[Stored data entries]
********
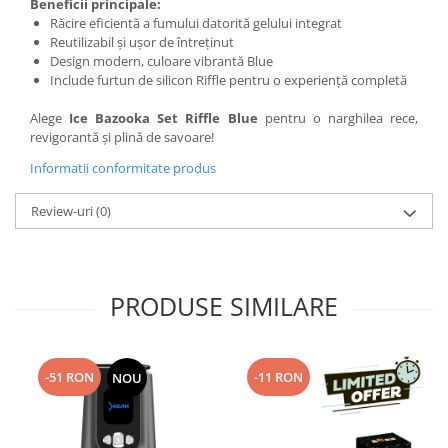
Beneficii principale:
Răcire eficientă a fumului datorită gelului integrat
Reutilizabil și ușor de întreținut
Design modern, culoare vibrantă Blue
Include furtun de silicon Riffle pentru o experiență completă
Alege
Ice Bazooka Set Riffle Blue
pentru o narghilea rece,
revigorantă și plină de savoare!
Informatii conformitate produs
Review-uri
(0)
PRODUSE SIMILARE
-51 RON
-11 RON
NOU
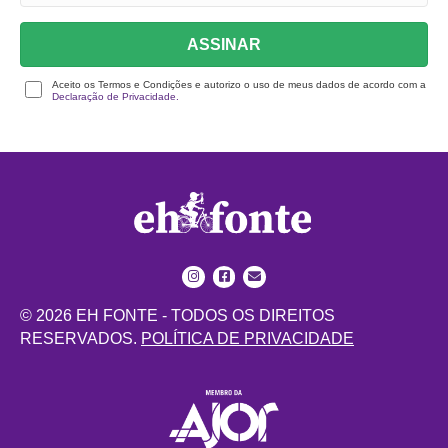
ASSINAR
Aceito os Termos e Condições e autorizo o uso de meus dados de acordo com a
Declaração de Privacidade.
© 2026 EH FONTE - TODOS OS DIREITOS
RESERVADOS.
POLÍTICA DE PRIVACIDADE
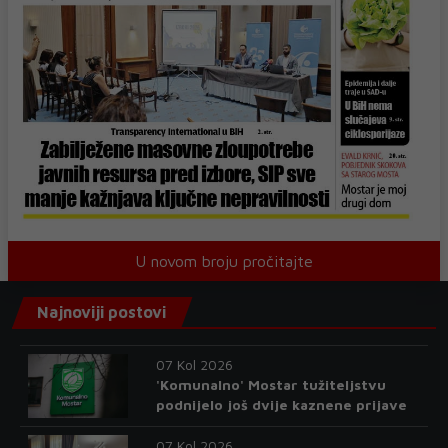
U novom broju pročitajte
Najnoviji postovi
07 Kol 2026
'Komunalno' Mostar tužiteljstvu
podnijelo još dvije kaznene prijave
07 Kol 2026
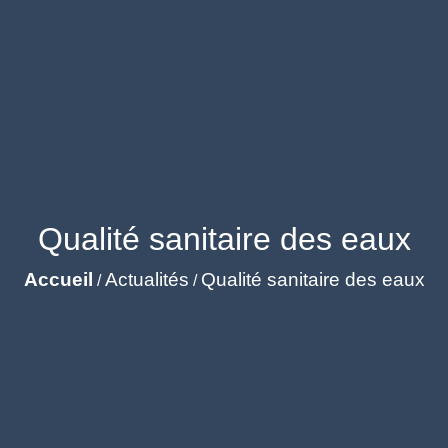
Qualité sanitaire des eaux
Accueil
Actualités
Qualité sanitaire des eaux
/
/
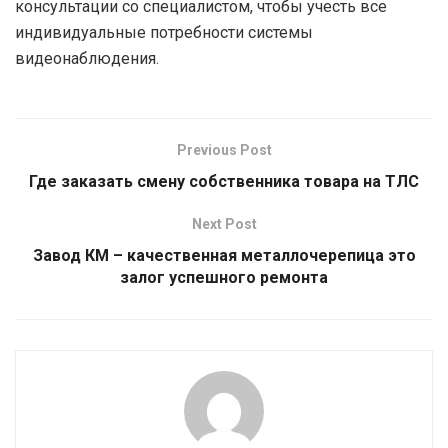
консультации со специалистом, чтобы учесть все
индивидуальные потребности системы
видеонаблюдения.
Previous Post
Где заказать смену собственника товара на ТЛС
Next Post
Завод КМ – качественная металлочерепица это
залог успешного ремонта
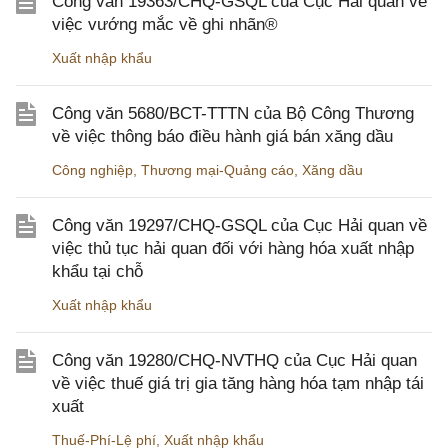
Công văn 19363/CHQ-GSQL của Cục Hải quan về
việc vướng mắc về ghi nhãn®
Xuất nhập khẩu
Công văn 5680/BCT-TTTN của Bộ Công Thương
về việc thông báo điều hành giá bán xăng dầu
Công nghiệp
,
Thương mại-Quảng cáo
,
Xăng dầu
Công văn 19297/CHQ-GSQL của Cục Hải quan về
việc thủ tục hải quan đối với hàng hóa xuất nhập
khẩu tại chỗ
Xuất nhập khẩu
Công văn 19280/CHQ-NVTHQ của Cục Hải quan
về việc thuế giá trị gia tăng hàng hóa tạm nhập tái
xuất
Thuế-Phí-Lệ phí
,
Xuất nhập khẩu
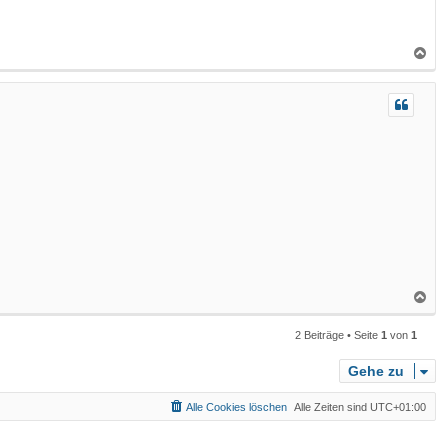
N
a
c
h
o
b
e
n
N
a
2 Beiträge • Seite
1
von
1
c
h
Gehe zu
o
b
Alle Cookies löschen
Alle Zeiten sind
UTC+01:00
e
n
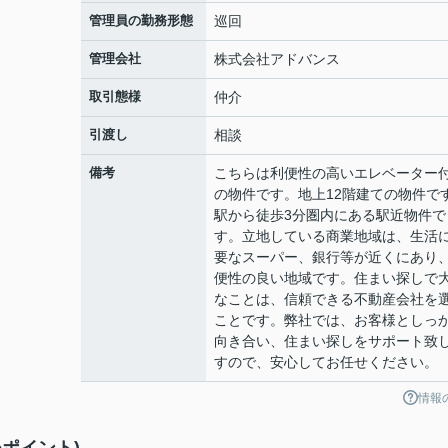
管理員の勤務形態
巡回
管理会社
株式会社アドバンス
取引態様
仲介
引渡し
相談
備考
こちらは利便性の高いエレベーター
の物件です。地上12階建ての物件で
駅から徒歩3分圏内にある駅近物件で
す。立地している商業地域は、生活
要なスーパー、銀行等が近くにあり
便性の良い地域です。住まい探しで
なことは、信頼できる不動産会社を
ことです。弊社では、お客様としっ
向き合い、住まい探しをサポート致
すので、安心してお任せください。
情報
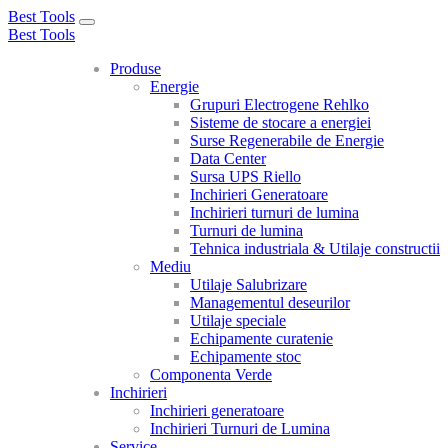
Best Tools
Toggle
Best Tools
navigation
Produse
Energie
Grupuri Electrogene Rehlko
Sisteme de stocare a energiei
Surse Regenerabile de Energie
Data Center
Sursa UPS Riello
Inchirieri Generatoare
Inchirieri turnuri de lumina
Turnuri de lumina
Tehnica industriala & Utilaje constructii
Mediu
Utilaje Salubrizare
Managementul deseurilor
Utilaje speciale
Echipamente curatenie
Echipamente stoc
Componenta Verde
Inchirieri
Inchirieri generatoare
Inchirieri Turnuri de Lumina
Service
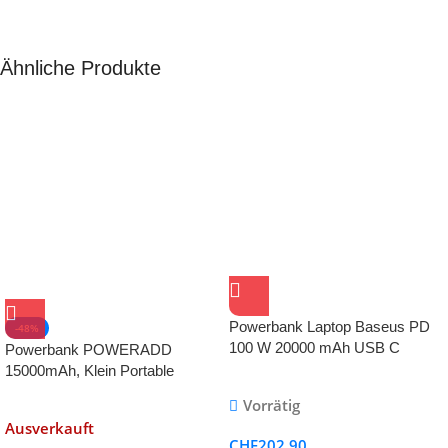
Ähnliche Produkte
Powerbank Laptop Baseus PD
-48%
100 W 20000 mAh USB C
Powerbank POWERADD
Power Bank Slim Externe
15000mAh, Klein Portable
Batterien QC 4.0
Charge
Vorrätig
Schnellladegerät für Laptops
Ausverkauft
MacBook Dell XPS iPad iPhone
CHF
202.90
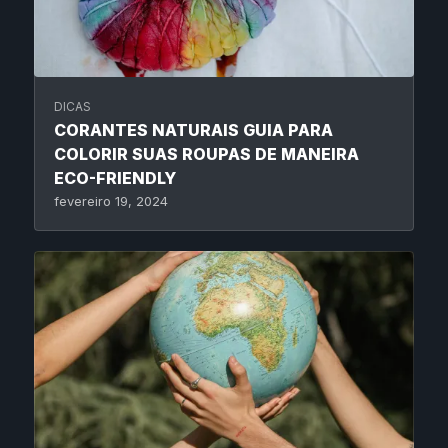
DICAS
CORANTES NATURAIS GUIA PARA
COLORIR SUAS ROUPAS DE MANEIRA
ECO-FRIENDLY
fevereiro 19, 2024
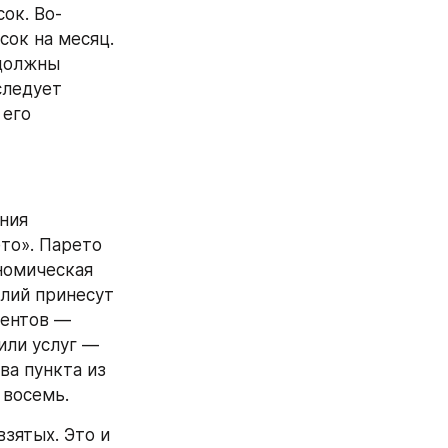
ок. Во-
ок на месяц. 
должны 
ледует 
его 
ния 
о». Парето 
номическая 
лий принесут 
ентов — 
ли услуг — 
а пункта из 
 восемь.
ятых. Это и 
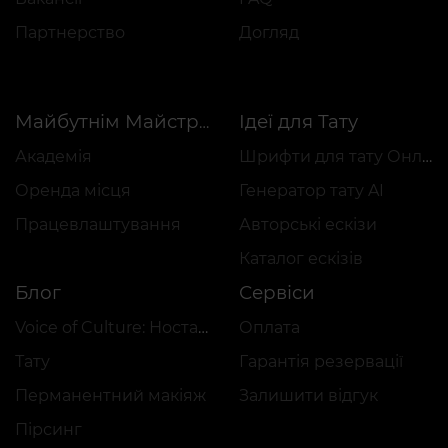
Партнерство
Догляд
Ідеї для Тату
Майбутнім Майстрам
Академія
Шрифти для тату Онлайн
Оренда місця
Генератор тату AI
Працевлаштування
Авторські ескізи
Каталог ескізів
Блог
Сервіси
Voice of Culture: Ностальгія за 2000-ми
Оплата
Тату
Гарантія резервації
Перманентний макіяж
Залишити відгук
Пірсинг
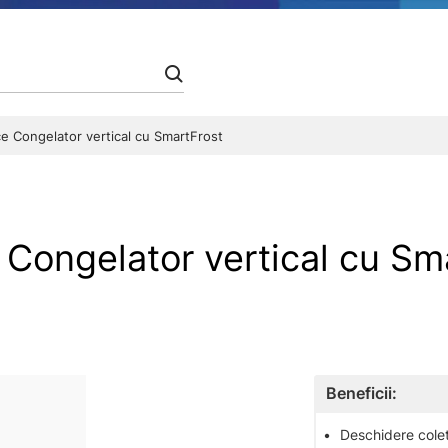
 Congelator vertical cu SmartFrost
Congelator vertical cu Sm
Beneficii:
•
Deschidere colet 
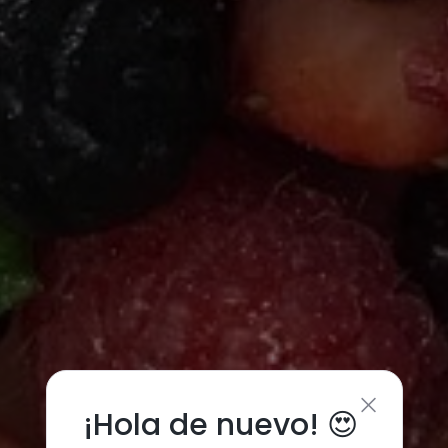
¡Hola de nuevo! 😍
********
### Description of the task
Report every line of the records that contains the word "Echipamente", copying each of those lines in full.

### Your response
Echipamente curatenie
Echipamente stoc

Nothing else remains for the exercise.